Journée des droits de l'homme - 10 décembre 2011

Message du Secrétaire général

Les droits de l’homme appartiennent à chacun de nous sans exception. Mais à moins que nous les connaissions, que nous exigions qu’ils soient respectés et que nous défendions notre droit – et le droit des autres – de les exercer, ils ne seront rien de plus que des mots consignés dans un document vieux de plusieurs décennies.

Aussi la Journée des droits de l’homme nous offre-t-elle l’occasion non seulement de commémorer l’adoption en 1948 de la Déclaration universelle des droits de l’homme, mais surtout de réaffirmer son actualité, actualité qu’elle conserve toujours aujourd’hui. 

L’importance des droits de l’homme a été soulignée maintes et maintes fois cette année. Partout dans le monde, des gens se sont mobilisés pour réclamer la justice, la dignité, l’égalité et la participation, c’est-à-dire les droits consacrés dans la Déclaration universelle.

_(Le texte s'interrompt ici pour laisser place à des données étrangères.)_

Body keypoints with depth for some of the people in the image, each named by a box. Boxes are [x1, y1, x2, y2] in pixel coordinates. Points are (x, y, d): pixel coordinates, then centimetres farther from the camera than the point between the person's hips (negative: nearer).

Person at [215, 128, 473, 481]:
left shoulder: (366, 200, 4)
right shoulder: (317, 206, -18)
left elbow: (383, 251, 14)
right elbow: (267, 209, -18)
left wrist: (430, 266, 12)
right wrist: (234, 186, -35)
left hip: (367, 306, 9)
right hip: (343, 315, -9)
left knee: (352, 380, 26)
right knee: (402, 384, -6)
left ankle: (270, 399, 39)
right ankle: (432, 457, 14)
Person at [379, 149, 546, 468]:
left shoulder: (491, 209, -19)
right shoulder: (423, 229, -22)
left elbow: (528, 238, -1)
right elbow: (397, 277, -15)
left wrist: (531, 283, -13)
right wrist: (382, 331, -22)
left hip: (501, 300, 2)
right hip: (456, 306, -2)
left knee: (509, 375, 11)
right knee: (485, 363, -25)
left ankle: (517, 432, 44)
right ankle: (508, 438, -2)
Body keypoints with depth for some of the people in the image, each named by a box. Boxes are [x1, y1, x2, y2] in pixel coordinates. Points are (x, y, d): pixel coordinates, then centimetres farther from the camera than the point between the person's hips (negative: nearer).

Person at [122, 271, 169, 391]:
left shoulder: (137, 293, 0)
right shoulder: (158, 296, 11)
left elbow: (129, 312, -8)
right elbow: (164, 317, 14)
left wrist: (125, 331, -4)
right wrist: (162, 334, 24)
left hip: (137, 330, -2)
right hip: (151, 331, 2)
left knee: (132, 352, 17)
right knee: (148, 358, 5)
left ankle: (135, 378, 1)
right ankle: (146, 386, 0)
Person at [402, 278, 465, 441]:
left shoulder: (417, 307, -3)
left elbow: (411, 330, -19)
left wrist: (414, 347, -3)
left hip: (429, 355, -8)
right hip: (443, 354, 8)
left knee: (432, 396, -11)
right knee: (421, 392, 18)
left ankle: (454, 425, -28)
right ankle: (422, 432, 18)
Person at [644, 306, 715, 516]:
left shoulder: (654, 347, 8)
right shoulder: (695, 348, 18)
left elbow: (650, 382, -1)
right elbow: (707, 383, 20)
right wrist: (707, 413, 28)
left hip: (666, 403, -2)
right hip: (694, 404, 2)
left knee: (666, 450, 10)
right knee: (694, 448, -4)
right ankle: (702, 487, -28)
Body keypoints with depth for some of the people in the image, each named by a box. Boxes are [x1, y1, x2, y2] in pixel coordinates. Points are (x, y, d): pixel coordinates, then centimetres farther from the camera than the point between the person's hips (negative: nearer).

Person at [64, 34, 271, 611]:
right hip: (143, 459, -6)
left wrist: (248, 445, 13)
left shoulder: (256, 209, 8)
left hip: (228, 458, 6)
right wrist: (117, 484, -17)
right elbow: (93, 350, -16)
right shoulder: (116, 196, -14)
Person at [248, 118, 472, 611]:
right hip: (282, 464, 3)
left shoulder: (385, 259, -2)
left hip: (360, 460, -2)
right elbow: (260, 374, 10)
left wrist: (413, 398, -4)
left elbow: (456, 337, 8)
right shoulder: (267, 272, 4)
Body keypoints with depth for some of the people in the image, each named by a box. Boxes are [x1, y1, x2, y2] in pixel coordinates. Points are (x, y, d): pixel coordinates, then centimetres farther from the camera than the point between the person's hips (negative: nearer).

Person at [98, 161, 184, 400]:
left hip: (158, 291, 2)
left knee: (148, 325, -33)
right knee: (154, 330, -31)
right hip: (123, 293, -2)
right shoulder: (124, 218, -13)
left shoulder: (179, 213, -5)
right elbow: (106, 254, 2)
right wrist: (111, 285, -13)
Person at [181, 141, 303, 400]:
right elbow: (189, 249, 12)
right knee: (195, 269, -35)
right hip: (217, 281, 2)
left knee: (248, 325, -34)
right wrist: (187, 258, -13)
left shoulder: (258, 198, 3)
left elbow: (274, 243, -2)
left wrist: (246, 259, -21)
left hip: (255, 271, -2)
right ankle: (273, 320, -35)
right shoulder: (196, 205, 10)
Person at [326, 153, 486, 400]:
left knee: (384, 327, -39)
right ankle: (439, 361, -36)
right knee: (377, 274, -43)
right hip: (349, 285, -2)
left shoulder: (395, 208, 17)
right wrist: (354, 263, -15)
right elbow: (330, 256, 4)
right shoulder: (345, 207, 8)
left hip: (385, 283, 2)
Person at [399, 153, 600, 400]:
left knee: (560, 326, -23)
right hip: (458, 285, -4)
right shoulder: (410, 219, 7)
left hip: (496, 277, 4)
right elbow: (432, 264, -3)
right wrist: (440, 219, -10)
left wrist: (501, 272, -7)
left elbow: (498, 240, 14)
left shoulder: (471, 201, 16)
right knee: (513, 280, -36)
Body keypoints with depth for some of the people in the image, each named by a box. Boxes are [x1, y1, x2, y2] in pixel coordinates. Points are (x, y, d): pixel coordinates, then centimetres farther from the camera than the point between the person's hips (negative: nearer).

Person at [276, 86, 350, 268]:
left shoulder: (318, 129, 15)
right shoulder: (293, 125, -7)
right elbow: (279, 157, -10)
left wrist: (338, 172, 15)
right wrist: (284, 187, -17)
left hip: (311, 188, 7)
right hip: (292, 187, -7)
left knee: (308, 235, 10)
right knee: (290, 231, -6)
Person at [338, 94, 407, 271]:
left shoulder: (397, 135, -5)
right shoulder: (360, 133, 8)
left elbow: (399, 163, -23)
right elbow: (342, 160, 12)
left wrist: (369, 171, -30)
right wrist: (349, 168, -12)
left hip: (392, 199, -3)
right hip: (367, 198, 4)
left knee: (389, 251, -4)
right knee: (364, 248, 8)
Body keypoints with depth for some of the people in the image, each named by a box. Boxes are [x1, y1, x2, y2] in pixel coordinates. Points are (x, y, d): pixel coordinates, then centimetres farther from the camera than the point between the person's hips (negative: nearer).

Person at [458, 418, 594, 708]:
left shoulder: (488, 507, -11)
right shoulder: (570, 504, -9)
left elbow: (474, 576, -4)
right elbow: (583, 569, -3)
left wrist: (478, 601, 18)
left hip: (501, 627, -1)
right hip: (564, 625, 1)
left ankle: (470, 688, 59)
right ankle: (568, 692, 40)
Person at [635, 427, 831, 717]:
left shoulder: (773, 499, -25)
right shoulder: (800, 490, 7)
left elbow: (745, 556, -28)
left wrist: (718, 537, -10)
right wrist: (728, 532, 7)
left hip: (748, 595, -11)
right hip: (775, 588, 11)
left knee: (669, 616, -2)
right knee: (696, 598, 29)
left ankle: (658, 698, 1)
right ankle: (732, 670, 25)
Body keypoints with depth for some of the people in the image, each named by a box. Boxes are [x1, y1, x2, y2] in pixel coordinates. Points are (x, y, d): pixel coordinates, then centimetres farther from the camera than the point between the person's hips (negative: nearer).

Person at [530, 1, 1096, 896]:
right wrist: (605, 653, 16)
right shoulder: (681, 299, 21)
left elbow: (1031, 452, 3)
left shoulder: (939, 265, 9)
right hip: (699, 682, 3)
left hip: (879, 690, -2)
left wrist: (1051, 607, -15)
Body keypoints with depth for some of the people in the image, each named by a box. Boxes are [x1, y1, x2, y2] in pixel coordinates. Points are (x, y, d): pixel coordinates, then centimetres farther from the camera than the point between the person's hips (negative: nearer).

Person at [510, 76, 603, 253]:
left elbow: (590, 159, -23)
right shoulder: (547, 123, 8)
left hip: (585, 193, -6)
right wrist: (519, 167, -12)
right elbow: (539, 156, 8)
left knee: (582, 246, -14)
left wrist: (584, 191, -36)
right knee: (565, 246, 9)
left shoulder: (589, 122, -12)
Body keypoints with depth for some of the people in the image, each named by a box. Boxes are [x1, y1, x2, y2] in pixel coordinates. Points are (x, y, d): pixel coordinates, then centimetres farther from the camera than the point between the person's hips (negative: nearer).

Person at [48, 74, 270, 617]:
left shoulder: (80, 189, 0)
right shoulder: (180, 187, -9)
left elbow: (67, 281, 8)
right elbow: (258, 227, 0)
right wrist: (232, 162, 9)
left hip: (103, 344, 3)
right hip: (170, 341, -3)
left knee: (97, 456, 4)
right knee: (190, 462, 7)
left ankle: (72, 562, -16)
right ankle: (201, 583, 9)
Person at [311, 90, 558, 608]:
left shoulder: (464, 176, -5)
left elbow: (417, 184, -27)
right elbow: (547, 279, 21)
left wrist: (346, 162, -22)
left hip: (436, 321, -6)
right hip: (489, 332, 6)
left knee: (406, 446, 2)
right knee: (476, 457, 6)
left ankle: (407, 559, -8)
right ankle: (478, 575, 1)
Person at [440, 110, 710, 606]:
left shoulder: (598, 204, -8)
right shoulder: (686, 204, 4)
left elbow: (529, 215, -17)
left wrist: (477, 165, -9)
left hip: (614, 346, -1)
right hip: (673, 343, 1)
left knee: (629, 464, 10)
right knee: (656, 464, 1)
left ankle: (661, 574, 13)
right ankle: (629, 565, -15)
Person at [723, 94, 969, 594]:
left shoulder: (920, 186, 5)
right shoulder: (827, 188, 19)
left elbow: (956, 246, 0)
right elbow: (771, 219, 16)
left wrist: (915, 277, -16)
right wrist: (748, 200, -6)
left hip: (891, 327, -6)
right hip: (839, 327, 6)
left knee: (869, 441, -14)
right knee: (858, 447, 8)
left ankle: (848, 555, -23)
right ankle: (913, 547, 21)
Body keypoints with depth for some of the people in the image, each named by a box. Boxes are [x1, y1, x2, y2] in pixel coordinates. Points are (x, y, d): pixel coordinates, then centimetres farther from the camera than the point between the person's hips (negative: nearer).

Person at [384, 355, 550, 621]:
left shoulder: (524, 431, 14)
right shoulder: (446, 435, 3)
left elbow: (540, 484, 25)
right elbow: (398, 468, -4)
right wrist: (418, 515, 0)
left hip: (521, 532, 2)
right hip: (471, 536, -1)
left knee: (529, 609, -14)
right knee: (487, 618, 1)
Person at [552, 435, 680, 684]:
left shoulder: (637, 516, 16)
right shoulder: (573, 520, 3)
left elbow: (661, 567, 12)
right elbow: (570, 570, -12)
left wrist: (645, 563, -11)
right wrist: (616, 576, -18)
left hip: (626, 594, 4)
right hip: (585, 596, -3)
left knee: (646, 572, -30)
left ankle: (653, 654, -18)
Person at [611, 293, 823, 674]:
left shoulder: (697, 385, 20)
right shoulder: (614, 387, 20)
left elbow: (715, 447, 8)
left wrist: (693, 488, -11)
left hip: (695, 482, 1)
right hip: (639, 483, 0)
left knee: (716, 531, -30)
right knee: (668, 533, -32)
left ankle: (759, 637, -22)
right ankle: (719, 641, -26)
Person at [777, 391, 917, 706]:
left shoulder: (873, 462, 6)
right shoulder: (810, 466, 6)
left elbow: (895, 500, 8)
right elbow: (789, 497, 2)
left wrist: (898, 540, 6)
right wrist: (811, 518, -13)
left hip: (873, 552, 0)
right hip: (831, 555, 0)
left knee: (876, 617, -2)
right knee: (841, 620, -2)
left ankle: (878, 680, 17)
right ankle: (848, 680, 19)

Bon nombre de ces manifestants pacifiques ont persévéré face à la violence et à l’intensification de la répression. Dans certains pays, la lutte se poursuit; dans d’autres, la volonté des populations a triomphé, ce qui leur a permis d’arracher d’importantes concessions ou de renverser des dictateurs.

Un grand nombre de personnes désireuses de réaliser leurs aspirations légitimes ont pu se mettre en rapport grâce aux médias sociaux. Est révolue l’époque où les gouvernements répressifs pouvaient entièrement contrôler la circulation de l’information. Ayant l’obligation de respecter la liberté de réunion et d’expression, les gouvernements ne doivent pas entraver l’accès à l’Internet et aux différents médias sociaux pour faire taire la critique et empêcher tout débat public.

Nous savons qu’il existe encore dans notre monde trop de répression, trop d’impunité et trop de gens qui ne peuvent toujours pas exercer leurs droits.

Nous pouvons néanmoins, en cette fin d’année 2011 qui fut une année extraordinaire sur le plan des droits de l’homme, nous réjouir de plusieurs succès encourageants : les transitions qui ont été amorcées sur la voie de la démocratie, les nouvelles mesures visant à garantir que les auteurs de crimes de guerre et de crimes contre l’humanité répondent de leurs actes, et le fait que les droits eux-mêmes sont de mieux en mieux connus.

Au moment de nous tourner vers les défis à venir, inspirons-nous de l’exemple des défenseurs des droits de l’homme et de l’éternel pouvoir de la Déclaration universelle, et faisons tout pour défendre les idéaux et les aspirations que nourrissent toutes les cultures et tous les êtres humains.